Immediately afterwards, News 4 revealed big questions about the bridge itself and the strength and design of the decorative barrier.
A few days after the incident. one city official defended the bridge, calling it all a freak accident and stressing driver safety.
“People on the road that give a s***. it's speed that kills. People need to slow put down their phones.” City official Todd Waeltermann said in July.
“I never speed, you can't slap a speeding charge on me, I never speed,” Love said.
Love said the impact did not even deploy her airbags. She said she was not distracted. She was, though, ticketed for driving without a full license. She only has a permit. She was also ticketed for driving without insurance.
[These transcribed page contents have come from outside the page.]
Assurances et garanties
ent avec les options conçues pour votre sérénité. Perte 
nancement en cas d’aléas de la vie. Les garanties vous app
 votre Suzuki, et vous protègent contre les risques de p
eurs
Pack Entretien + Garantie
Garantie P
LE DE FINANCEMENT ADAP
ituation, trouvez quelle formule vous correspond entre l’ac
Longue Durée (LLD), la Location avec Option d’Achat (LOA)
“Do you think you should have been behind the wheel at all?” asked Investigative Reporter Lauren Trager.
“Yes, because i have to practice to get my license,” Love said.
Love said she has to work to support herself and her family...she's dealt with other trauma like the loss of her 2-month-old baby last year.
She is repeatedly apologizing to Mokwa's family.
“I am sorry I am not able to pay for anything because i don't have anything to give, but if I did, I would,” she said.
Still, Love said the city's the one to blame.
“I feel like if they would have fixed the bridge, maybe the lady would have survived, maybe she would have lived,” she said.
City officials have insisted in the past that the bridge is safe, but they have put up stronger, thick concrete barriers on the bridge now.
The police and the Circuit Attorney's Office say the investigation into the accident is ongoing.